— Да перестань ты! Какая, к черту, бомба, когда такое кругом!.. — горячо возражал отцу классный. — Мир рушится! Что ты мелешь, ей-богу?..
— Погоди, погоди… — Отец и слышать его не хотел. — И каждый ведь раз я думаю… Война, смерть, ненависть кругом, голод и холод, трупы штабелями и эти сто двадцать пять граммов хлеба на человека… Обстрелы, налеты — эта сторона улицы наиболее опасна! — и будто один уж закон правит миром: убить, растоптать, стереть с лица земли!..
— Лирика, лирика все это у тебя! — перебил его Андрей Владимирович. — А я-то думал, ты человек дела!..
— Да ты только представь, — гнул отец свою линию, — вся промышленность Германии и, считай, Западной Европы, как сейчас в книжках пишут, этот хорошо смазанный, отлаженный механизм с нечеловеческой, с немецкой точностью клепал, клепал свои бомбы, гранаты, свои патроны — десятки, сотни тысяч, миллионы, свои танки и самолеты, пушки, крейсера, торпеды и знаменитые шмайсеры, а где-то там, в недрах жуткого этого механизма, между валов его и шестеренок, короче, кто-то, мужественные какие-то люди, смелые, стойкие, настоящие, надо сказать, люди, — не знаю я, антифашисты уж они были немецкие или поляки, французы, словаки, работающие на бомбовых их заводах, или наши пленные, или кто? — но несли они эту кукурузу, несли в карманах своих лагерных полосатых роб, несли, наверное, тайком, под страхом, может быть, смерти, по горсти несли, по зернышку, и наносили целую бомбу, и заправили ею без всякой, значит, уверенности — откуда? — что бомба их будет сброшена на Ленинград… Хотя могли, конечно, и знать как-то, но вряд ли. Кто они были, эти великие люди? Я думаю, думаю, думаю о них. И понимаешь ли ты, что пока они есть, — а они были, есть и будут всегда! — пока бомбы, пусть одну, две, три на миллион, пока заправляет кто-то кукурузой, не взрывчаткой, а кукурузой, до тех пор мы и будем, жить, не исчезнем, не сдадимся и, может быть, победим? Мне тоже, как тебе, тревожно сейчас. Понимаешь? И мало нас, мало светлого кругом. Но эта бомба… Ты меня правильно только пойми! В принципе!..

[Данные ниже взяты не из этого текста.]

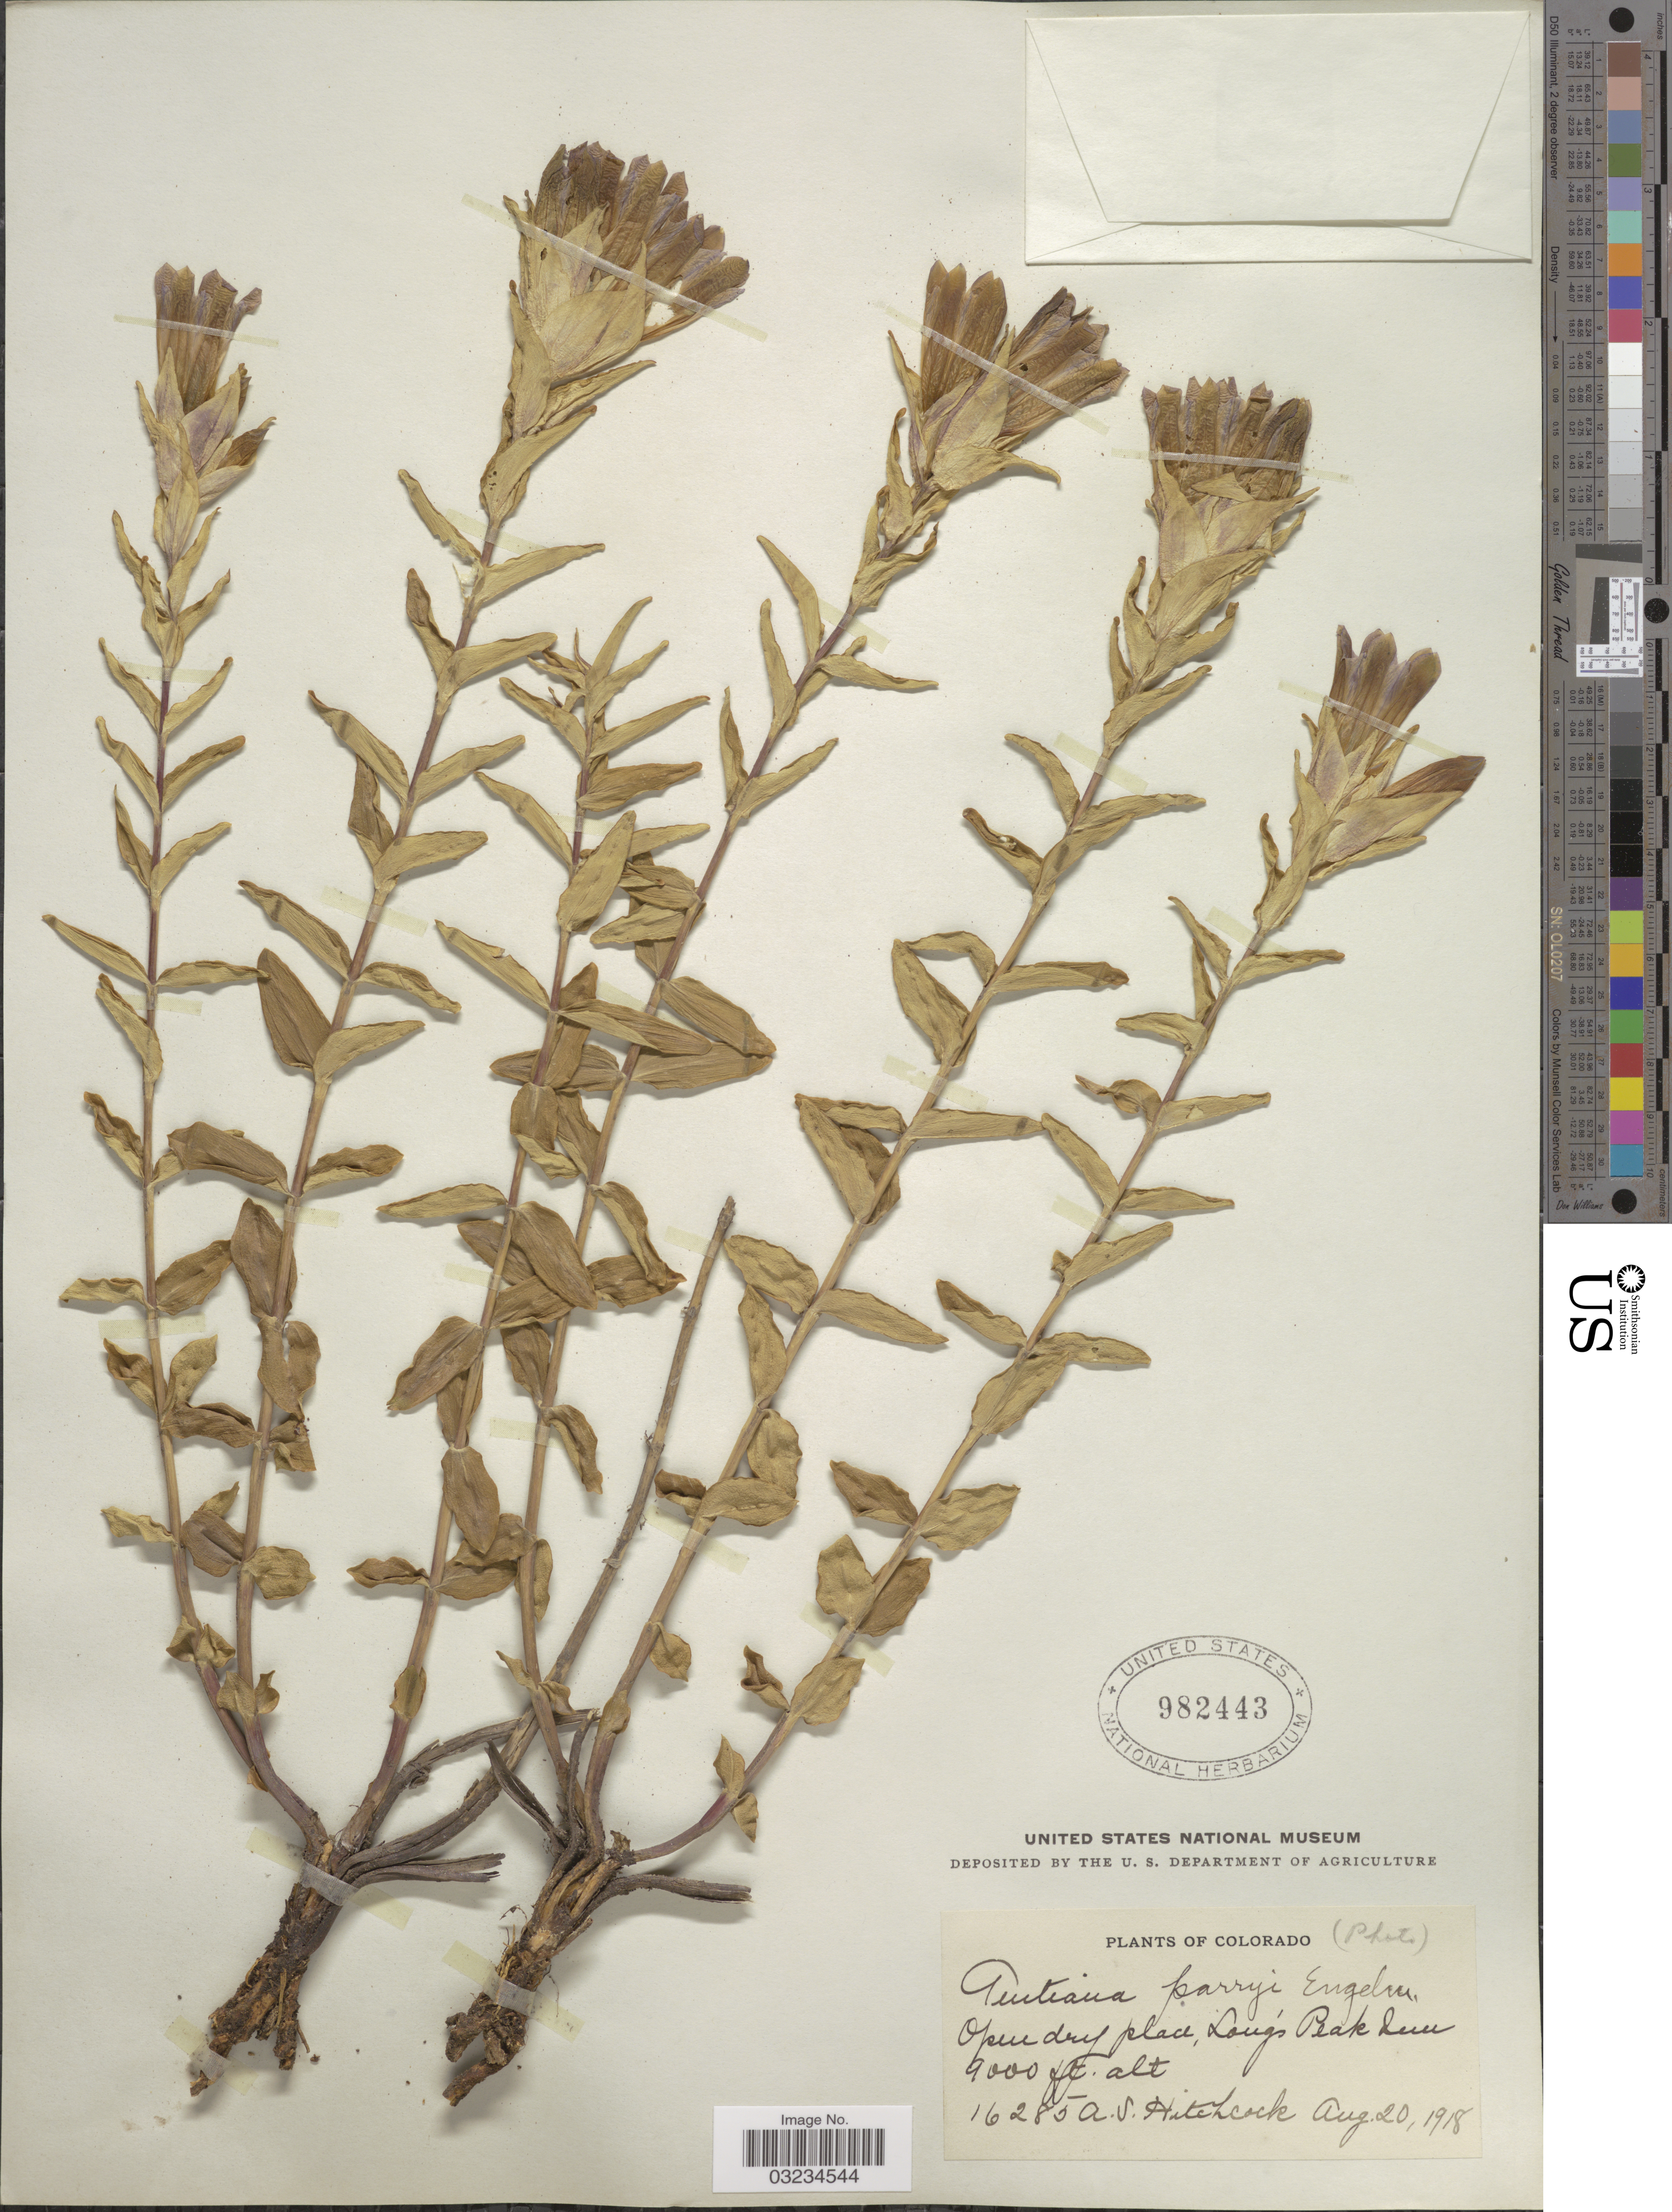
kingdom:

— Ну ладно, ладно, — перебил его Андрей Владимирович. — Это все в теории, в принципе и есть, красиво все звучит, почти каратаевщина, толстовство прямо. Что же, выходит, ради одной своей бомбы с кукурузой ты и болтаешь, и шумишь по городу, по телевизору, людей баламутишь? А на практике? Спустись с высот своих заоблачных на нашу землю, на грешную. Хоть что-нибудь ты предлагаешь реальное, конкретное?
Отец почему-то молчал, долго-долго молчал, так, что Вовке вдруг почудилось, будто он там растерялся, его отец, не знает, что ответить. Да нет же, не может этого с ним быть!..
— Реальное, говоришь? — устало спросил он наконец Андрея Владимировича. — Экий ты, брат, реалист, однако… У вас там в школе плакатик, я слыхал, висит — ну, безвозмездная помощь городу, ну, металлистов скликают, панков, хмырей-хиппарей всяких, ну, блеснуть еще разок на уборке строительного мусора, так сказать, подтвердить свою лояльность, козырнуть квасным патриотизмом… Ну, висит или нет? Что молчишь-то?..
Ну, висел еще, если, конечно, не сняли, и это Вовка просигнализировал, стало быть, отцу про плакатик, ну и что? Что-то пробормотал Андрей Владимирович недовольно.
— Вот видишь! — словно обрадовался отец. — Вот и выводи в это воскресенье весь свой класс на Фонтанку. А я своих ребят подниму… Для полноты картины. А то решит еще кто-нибудь, что металлисты да хиппи — это весь наш народ. Ну ты меня понял?..
Вовка не услышал уже, что ответил отцу Андрей Владимирович. Он лежал, закинув руки за голову, и думал о себе, об отце, о маме, о бомбе, о Генке почему-то с Толиком, о войне и мире думал, обо всем и обо всех, кажется, думал он сейчас, о муках своих и сомнениях…
Зазвенел, заорал, как петух, будильник на стуле. Вовка хлопнул по нему рукой. Густым, сочным басом рявкнул в ответ незнакомый пес из прихожей. Пора было вставать, делать зарядку, умываться, завтракать, а там и бежать в школу.